* Exercise: Could you set down the lines below, from the one containing "right front paw: (465, 656)" through the final line, exactly as written?

* Stored data entries:
|---|

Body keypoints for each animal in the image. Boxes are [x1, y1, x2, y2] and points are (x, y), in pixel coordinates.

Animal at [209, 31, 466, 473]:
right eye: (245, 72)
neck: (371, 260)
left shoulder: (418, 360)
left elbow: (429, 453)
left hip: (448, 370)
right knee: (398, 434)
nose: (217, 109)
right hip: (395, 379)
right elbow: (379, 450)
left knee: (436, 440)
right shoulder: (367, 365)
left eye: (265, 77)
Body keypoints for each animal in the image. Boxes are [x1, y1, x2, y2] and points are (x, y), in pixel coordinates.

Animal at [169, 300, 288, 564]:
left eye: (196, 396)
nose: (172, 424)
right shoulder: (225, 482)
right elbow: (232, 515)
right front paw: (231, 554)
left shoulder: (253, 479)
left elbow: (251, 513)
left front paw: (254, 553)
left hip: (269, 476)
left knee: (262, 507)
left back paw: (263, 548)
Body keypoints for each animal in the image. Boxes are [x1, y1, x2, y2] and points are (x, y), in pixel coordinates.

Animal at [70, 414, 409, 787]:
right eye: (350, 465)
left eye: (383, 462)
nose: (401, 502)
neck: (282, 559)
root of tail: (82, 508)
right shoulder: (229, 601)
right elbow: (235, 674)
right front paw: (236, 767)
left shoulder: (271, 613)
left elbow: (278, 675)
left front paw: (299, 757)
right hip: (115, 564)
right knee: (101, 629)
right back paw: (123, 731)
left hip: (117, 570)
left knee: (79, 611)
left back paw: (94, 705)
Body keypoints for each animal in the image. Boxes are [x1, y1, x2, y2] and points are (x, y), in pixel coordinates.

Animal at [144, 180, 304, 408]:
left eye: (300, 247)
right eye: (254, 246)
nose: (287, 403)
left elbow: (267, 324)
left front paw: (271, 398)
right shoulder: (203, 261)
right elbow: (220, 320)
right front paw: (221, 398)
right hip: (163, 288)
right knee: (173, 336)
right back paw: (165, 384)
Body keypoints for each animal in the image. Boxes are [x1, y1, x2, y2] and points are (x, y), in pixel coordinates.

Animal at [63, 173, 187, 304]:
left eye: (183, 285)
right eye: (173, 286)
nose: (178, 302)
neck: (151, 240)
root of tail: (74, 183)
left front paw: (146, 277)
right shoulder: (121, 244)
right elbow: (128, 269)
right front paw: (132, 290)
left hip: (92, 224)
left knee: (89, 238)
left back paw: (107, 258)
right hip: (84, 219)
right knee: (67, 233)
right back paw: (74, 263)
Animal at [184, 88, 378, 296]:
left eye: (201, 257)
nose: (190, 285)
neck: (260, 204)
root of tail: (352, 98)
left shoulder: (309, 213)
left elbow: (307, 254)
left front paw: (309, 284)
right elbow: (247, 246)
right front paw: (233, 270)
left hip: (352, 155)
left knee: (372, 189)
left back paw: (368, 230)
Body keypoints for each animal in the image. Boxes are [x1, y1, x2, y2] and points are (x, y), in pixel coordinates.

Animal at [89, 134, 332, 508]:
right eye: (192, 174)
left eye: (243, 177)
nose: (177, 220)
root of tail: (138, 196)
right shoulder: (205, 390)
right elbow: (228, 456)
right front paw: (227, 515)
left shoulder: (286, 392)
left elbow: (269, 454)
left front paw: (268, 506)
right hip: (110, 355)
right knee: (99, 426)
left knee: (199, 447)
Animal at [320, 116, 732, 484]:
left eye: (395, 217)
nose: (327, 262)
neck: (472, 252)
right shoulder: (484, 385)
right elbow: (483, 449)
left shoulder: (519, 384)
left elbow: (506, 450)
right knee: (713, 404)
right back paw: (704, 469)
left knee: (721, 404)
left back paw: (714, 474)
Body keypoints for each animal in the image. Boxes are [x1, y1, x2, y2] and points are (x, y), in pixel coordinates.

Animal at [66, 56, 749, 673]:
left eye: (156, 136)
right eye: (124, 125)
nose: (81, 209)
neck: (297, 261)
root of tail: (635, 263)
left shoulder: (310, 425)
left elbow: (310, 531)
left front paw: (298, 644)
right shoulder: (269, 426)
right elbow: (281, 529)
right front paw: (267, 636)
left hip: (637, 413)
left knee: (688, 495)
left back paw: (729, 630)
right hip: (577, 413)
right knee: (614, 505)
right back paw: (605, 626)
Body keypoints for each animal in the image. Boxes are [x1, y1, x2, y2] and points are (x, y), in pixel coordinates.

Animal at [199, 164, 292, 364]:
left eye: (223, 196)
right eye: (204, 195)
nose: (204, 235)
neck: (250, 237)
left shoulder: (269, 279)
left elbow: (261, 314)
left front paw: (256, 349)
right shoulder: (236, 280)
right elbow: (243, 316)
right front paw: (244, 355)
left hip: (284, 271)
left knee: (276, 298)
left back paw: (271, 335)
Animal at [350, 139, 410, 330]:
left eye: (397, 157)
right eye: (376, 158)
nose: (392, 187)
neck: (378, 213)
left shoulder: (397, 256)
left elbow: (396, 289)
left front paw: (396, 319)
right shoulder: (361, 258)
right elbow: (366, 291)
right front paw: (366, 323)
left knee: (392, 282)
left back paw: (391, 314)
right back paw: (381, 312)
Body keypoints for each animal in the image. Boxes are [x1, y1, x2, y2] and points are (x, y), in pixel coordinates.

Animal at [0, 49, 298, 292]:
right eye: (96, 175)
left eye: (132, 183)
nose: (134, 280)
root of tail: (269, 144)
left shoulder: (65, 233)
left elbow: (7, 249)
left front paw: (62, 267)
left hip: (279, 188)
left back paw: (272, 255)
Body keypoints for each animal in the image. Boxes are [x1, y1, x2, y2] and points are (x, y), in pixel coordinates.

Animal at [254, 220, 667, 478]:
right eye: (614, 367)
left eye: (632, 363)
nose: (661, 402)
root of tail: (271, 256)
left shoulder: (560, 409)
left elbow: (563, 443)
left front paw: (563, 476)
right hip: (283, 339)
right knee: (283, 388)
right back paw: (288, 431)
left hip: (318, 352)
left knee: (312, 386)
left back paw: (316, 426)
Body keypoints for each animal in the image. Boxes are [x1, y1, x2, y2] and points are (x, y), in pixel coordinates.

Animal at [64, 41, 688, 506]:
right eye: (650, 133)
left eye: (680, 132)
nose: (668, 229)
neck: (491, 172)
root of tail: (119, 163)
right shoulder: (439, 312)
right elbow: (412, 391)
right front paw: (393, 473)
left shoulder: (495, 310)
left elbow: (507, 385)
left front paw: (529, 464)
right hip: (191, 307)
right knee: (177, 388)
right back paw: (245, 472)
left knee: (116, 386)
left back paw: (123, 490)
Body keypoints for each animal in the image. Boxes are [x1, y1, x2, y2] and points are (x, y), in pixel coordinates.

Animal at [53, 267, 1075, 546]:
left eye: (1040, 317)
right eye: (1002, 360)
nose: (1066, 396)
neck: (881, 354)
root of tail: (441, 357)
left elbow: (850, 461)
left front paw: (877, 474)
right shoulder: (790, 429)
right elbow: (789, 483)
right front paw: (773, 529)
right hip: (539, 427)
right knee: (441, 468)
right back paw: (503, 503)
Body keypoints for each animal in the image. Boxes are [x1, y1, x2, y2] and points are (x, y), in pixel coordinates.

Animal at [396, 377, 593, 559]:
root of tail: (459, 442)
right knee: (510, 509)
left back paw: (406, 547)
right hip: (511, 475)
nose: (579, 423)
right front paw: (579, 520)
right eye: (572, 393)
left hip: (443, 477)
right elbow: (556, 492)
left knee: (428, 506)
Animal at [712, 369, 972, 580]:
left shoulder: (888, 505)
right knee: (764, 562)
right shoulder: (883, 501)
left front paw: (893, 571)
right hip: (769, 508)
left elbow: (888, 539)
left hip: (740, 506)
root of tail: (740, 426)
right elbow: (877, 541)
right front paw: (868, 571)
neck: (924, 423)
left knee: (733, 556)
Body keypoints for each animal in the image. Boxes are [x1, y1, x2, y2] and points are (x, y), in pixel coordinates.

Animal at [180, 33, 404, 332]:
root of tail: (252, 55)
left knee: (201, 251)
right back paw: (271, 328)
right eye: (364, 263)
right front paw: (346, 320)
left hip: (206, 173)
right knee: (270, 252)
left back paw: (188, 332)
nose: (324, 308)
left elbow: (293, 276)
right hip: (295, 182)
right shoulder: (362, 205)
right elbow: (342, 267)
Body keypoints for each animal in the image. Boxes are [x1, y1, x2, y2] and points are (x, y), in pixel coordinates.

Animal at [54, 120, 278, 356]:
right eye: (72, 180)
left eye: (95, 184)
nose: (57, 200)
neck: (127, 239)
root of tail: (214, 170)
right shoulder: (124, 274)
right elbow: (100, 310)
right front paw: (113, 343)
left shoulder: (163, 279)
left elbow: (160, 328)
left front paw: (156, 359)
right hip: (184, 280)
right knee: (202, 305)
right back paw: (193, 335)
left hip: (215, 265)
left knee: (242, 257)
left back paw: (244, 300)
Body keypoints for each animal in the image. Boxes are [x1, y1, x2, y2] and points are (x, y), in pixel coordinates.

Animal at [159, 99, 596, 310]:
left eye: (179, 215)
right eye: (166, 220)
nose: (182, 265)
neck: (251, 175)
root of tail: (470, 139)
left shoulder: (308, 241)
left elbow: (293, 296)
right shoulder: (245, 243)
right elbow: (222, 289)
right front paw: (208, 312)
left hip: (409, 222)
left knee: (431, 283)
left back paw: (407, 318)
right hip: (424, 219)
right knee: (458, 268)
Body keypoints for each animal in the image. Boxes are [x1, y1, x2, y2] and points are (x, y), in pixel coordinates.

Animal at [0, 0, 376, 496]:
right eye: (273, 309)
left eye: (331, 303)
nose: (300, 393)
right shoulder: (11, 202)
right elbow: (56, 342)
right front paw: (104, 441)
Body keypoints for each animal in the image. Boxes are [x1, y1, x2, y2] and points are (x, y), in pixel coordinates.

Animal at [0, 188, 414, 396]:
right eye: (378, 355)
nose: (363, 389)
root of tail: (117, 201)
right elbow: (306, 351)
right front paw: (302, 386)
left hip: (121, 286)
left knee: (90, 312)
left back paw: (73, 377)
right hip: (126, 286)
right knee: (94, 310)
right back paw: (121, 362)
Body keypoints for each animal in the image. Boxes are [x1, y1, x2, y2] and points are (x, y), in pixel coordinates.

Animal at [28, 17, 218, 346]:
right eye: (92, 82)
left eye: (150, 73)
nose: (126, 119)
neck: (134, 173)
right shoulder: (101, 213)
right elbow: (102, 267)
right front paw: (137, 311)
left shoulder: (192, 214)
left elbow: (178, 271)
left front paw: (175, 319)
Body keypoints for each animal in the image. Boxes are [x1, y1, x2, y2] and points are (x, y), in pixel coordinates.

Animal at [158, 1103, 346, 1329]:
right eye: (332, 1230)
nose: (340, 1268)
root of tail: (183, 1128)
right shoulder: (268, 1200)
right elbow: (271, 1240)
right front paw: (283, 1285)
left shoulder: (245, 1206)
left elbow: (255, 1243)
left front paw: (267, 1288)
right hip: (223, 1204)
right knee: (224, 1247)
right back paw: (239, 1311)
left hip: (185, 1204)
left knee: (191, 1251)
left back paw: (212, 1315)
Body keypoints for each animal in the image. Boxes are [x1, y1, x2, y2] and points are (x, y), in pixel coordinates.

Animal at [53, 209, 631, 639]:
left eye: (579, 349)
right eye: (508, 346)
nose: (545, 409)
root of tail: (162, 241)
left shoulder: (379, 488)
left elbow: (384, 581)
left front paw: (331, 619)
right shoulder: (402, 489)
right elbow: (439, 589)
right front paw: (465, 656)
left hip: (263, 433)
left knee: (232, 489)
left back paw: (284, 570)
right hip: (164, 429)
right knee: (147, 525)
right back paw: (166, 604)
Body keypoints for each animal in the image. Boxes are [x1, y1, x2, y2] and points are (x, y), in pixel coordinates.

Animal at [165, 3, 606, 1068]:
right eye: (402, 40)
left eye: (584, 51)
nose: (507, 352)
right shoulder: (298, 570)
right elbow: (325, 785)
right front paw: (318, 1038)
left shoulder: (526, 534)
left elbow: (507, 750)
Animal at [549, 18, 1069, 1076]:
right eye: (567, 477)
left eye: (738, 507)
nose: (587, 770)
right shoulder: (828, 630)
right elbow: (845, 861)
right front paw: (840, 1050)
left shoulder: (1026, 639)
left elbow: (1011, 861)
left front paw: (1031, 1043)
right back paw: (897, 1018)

|---|

* Result of this exercise:
right front paw: (465, 656)
left hip: (263, 433)
left knee: (232, 489)
left back paw: (284, 570)
right hip: (164, 429)
right knee: (147, 525)
right back paw: (166, 604)
Body keypoints for each animal in the image. Boxes are [x1, y1, x2, y2] and points are (x, y), in pixel coordinates.

Animal at [165, 3, 606, 1068]:
right eye: (402, 40)
left eye: (584, 51)
nose: (507, 352)
right shoulder: (298, 570)
right elbow: (325, 785)
right front paw: (318, 1038)
left shoulder: (526, 534)
left elbow: (507, 750)
Animal at [549, 18, 1069, 1076]:
right eye: (567, 477)
left eye: (738, 507)
nose: (587, 770)
right shoulder: (828, 630)
right elbow: (845, 861)
right front paw: (840, 1050)
left shoulder: (1026, 639)
left elbow: (1011, 861)
left front paw: (1031, 1043)
right back paw: (897, 1018)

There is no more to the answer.